Could you set out the lines below as a numbered list, skipping any blank ones and leaving out the pictures?

TASK MATERIAL
════════════════
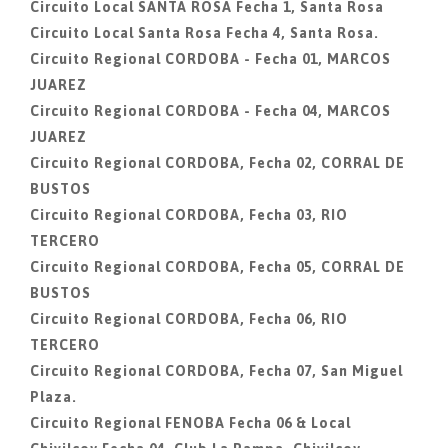
Circuito Local SANTA ROSA Fecha 1, Santa Rosa
Circuito Local Santa Rosa Fecha 4, Santa Rosa.
Circuito Regional CORDOBA - Fecha 01, MARCOS
JUAREZ
Circuito Regional CORDOBA - Fecha 04, MARCOS
JUAREZ
Circuito Regional CORDOBA, Fecha 02, CORRAL DE
BUSTOS
Circuito Regional CORDOBA, Fecha 03, RIO
TERCERO
Circuito Regional CORDOBA, Fecha 05, CORRAL DE
BUSTOS
Circuito Regional CORDOBA, Fecha 06, RIO
TERCERO
Circuito Regional CORDOBA, Fecha 07, San Miguel
Plaza.
Circuito Regional FENOBA Fecha 06 & Local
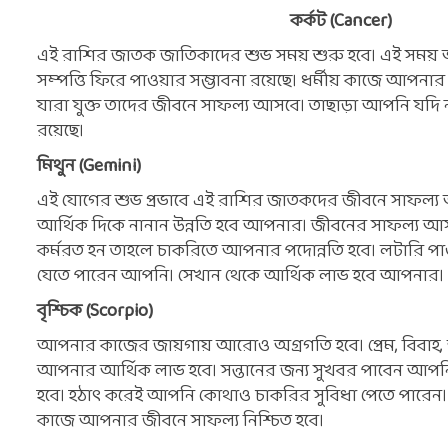
কর্কট (Cancer)
এই রাশির জাতক জাতিকাদের শুভ সময় শুরু হবে। এই সময় 
সম্পত্তি ফিরে পাওয়ার সম্ভাবনা রয়েছে। ধর্মীয় কাজে আপন
যারা যুক্ত তাদের জীবনে সাফল্য আসবে। তাছাড়া আপনি যদি 
রয়েছে।
মিথুন (Gemini)
এই যোগের শুভ প্রভাবে এই রাশির জাতকদের জীবনে সাফল্য 
আর্থিক দিকে নানান উন্নতি হবে আপনার। জীবনের সাফল্য আস
কর্মরত হন তাহলে চাকরিতে আপনার পদোন্নতি হবে। লটারি পাও
যেতে পারেন আপনি। সেখান থেকে আর্থিক লাভ হবে আপনার।
বৃশ্চিক (Scorpio)
আপনার কাজের জায়গায় আরোও অগ্রগতি হবে। প্রেম, বিবাহ
আপনার আর্থিক লাভ হবে। সন্তানের জন্য সুখবর পাবেন আপনি।
হবে। হঠাৎ করেই আপনি কোথাও চাকরির সুবিধা পেতে পারেন
কাজে আপনার জীবনে সাফল্য নিশ্চিত হবে।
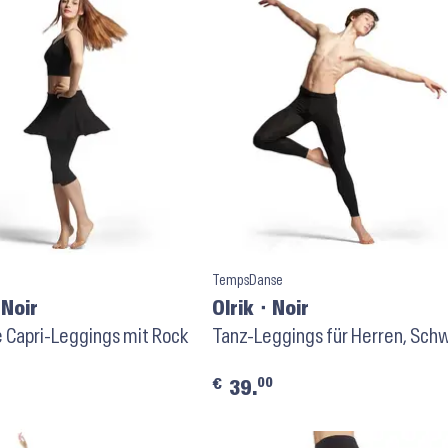
TempsDanse
 Noir
Olrik ⬝ Noir
 Capri-Leggings mit Rock
Tanz-Leggings für Herren, Sch
00
€
39.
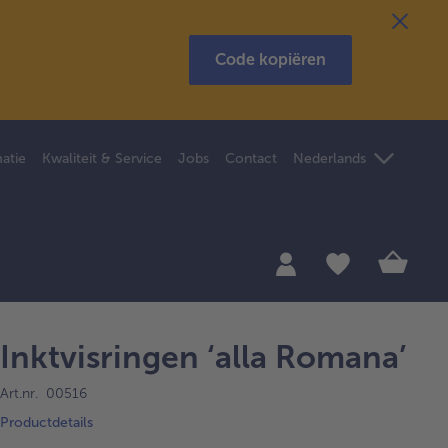
Code kopiëren
atie
Kwaliteit & Service
Jobs
Contact
Nederlands
Inktvisringen ‘alla Romana’
Art.nr. 00516
Productdetails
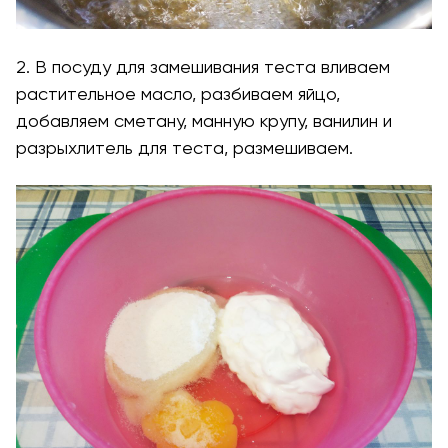
2. В посуду для замешивания теста вливаем
растительное масло, разбиваем яйцо,
добавляем сметану, манную крупу, ванилин и
разрыхлитель для теста, размешиваем.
════════════════
OUTPUT OF THE TASK
1. Circuito Local SANTA ROSA Fecha 1, Santa Rosa
2. Circuito Local Santa Rosa Fecha 4, Santa Rosa.
3. Circuito Regional CORDOBA - Fecha 01, MARCOS
4. JUAREZ
5. Circuito Regional CORDOBA - Fecha 04, MARCOS
6. JUAREZ
7. Circuito Regional CORDOBA, Fecha 02, CORRAL DE
8. BUSTOS
9. Circuito Regional CORDOBA, Fecha 03, RIO
10. TERCERO
11. Circuito Regional CORDOBA, Fecha 05, CORRAL DE
12. BUSTOS
13. Circuito Regional CORDOBA, Fecha 06, RIO
14. TERCERO
15. Circuito Regional CORDOBA, Fecha 07, San Miguel
16. Plaza.
17. Circuito Regional FENOBA Fecha 06 & Local
18. কর্কট (Cancer)
19. এই রাশির জাতক জাতিকাদের শুভ সময় শুরু হবে। এই সময় 
20. সম্পত্তি ফিরে পাওয়ার সম্ভাবনা রয়েছে। ধর্মীয় কাজে আপন
21. যারা যুক্ত তাদের জীবনে সাফল্য আসবে। তাছাড়া আপনি যদি 
22. রয়েছে।
23. মিথুন (Gemini)
24. এই যোগের শুভ প্রভাবে এই রাশির জাতকদের জীবনে সাফল্য 
25. আর্থিক দিকে নানান উন্নতি হবে আপনার। জীবনের সাফল্য আস
26. কর্মরত হন তাহলে চাকরিতে আপনার পদোন্নতি হবে। লটারি পাও
27. যেতে পারেন আপনি। সেখান থেকে আর্থিক লাভ হবে আপনার।
28. বৃশ্চিক (Scorpio)
29. আপনার কাজের জায়গায় আরোও অগ্রগতি হবে। প্রেম, বিবাহ
30. আপনার আর্থিক লাভ হবে। সন্তানের জন্য সুখবর পাবেন আপনি।
31. হবে। হঠাৎ করেই আপনি কোথাও চাকরির সুবিধা পেতে পারেন
32. কাজে আপনার জীবনে সাফল্য নিশ্চিত হবে।
33. TempsDanse
34.  Noir
35. Olrik ⬝ Noir
36.  Capri-Leggings mit Rock
37. Tanz-Leggings für Herren, Sch
38. 00
39. €
40. 39.
41. Code kopiëren
42. atie
43. Kwaliteit & Service
44. Jobs
45. Contact
46. Nederlands
47. Inktvisringen ‘alla Romana’
48. Art.nr. 00516
49. Productdetails
50. 2. В посуду для замешивания теста вливаем
51. растительное масло, разбиваем яйцо,
52. добавляем сметану, манную крупу, ванилин и
53. разрыхлитель для теста, размешиваем.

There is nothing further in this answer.